• Task goal
Please copy every line below that contains the string "salt".

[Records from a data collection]
[Start of section]

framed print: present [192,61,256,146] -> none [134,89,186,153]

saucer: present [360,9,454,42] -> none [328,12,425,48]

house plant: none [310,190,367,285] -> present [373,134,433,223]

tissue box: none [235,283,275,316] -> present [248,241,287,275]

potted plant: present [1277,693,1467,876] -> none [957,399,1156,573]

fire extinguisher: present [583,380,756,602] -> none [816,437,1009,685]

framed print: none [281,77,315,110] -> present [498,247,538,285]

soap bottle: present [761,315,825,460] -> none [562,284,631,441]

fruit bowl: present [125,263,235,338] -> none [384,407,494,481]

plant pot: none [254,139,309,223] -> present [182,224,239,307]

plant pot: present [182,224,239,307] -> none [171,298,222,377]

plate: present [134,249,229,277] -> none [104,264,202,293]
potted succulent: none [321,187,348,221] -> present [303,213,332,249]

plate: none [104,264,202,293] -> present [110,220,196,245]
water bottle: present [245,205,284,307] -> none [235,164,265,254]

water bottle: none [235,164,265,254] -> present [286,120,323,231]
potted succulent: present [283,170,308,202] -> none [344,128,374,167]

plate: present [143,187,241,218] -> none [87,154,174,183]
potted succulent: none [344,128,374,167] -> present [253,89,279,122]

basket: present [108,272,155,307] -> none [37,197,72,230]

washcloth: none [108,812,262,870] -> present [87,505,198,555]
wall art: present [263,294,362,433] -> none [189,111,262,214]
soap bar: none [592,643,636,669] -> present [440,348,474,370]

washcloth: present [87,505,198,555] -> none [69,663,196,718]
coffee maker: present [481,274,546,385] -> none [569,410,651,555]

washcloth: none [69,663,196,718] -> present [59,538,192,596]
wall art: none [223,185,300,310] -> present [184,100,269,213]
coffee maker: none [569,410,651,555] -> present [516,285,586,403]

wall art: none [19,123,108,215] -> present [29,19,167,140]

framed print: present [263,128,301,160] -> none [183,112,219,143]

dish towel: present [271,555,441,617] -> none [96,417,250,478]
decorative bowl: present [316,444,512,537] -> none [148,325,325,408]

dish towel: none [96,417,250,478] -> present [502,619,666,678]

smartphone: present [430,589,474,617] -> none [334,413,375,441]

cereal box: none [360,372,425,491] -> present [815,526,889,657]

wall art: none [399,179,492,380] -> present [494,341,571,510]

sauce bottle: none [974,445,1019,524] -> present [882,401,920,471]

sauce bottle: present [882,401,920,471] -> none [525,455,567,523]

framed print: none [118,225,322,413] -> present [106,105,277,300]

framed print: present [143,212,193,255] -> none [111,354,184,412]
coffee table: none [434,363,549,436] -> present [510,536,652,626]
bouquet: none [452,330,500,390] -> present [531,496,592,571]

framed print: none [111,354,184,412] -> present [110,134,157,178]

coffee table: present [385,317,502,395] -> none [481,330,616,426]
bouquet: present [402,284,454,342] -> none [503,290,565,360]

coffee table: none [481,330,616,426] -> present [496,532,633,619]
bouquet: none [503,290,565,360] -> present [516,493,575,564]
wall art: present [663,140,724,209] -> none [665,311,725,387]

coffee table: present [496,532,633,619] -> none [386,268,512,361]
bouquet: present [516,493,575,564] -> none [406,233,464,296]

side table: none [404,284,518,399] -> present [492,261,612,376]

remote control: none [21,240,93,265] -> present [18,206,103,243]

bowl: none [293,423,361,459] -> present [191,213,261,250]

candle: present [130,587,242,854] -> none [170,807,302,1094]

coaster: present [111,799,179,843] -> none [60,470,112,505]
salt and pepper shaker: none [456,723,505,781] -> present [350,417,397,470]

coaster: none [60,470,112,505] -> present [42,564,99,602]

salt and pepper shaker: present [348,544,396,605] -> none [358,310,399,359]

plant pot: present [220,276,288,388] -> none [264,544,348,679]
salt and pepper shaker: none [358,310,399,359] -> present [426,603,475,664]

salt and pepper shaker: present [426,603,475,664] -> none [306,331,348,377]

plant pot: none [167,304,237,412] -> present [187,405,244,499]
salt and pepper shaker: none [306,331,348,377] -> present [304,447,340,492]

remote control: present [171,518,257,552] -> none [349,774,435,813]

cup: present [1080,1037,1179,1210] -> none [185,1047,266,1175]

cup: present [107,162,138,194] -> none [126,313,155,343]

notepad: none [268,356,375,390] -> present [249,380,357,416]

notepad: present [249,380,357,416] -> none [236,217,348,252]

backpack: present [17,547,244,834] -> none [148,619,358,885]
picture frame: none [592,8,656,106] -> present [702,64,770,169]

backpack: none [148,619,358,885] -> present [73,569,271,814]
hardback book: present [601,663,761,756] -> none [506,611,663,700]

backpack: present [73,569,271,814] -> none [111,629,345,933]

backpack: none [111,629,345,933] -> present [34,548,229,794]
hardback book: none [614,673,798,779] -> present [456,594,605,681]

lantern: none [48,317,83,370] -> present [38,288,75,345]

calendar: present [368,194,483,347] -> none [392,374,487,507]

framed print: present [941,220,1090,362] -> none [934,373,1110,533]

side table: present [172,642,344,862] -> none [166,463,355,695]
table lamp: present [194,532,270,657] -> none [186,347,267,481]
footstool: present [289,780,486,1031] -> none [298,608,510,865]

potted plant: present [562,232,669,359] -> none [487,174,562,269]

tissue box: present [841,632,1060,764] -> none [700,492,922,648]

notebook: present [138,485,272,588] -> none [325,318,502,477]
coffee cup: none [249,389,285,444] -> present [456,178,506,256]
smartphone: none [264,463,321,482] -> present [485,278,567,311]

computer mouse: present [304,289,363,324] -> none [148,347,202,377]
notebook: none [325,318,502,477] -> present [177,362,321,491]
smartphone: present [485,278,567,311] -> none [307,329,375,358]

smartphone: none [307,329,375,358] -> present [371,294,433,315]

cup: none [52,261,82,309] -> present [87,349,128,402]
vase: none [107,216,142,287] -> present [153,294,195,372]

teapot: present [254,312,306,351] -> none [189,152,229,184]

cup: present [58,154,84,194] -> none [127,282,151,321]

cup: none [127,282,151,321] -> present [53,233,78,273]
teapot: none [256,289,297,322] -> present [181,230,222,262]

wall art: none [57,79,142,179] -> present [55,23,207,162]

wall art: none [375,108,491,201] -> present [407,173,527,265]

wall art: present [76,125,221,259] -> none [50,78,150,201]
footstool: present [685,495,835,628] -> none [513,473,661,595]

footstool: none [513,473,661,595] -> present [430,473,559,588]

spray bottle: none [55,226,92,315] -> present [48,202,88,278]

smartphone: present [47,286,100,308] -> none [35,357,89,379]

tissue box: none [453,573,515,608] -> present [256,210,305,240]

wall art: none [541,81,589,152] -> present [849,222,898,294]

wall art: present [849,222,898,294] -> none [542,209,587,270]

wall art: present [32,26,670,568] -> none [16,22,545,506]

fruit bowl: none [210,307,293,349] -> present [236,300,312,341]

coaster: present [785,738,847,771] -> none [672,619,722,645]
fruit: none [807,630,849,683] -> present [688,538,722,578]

[End of section]

• Exercise solution
salt and pepper shaker: none [456,723,505,781] -> present [350,417,397,470]
salt and pepper shaker: present [348,544,396,605] -> none [358,310,399,359]
salt and pepper shaker: none [358,310,399,359] -> present [426,603,475,664]
salt and pepper shaker: present [426,603,475,664] -> none [306,331,348,377]
salt and pepper shaker: none [306,331,348,377] -> present [304,447,340,492]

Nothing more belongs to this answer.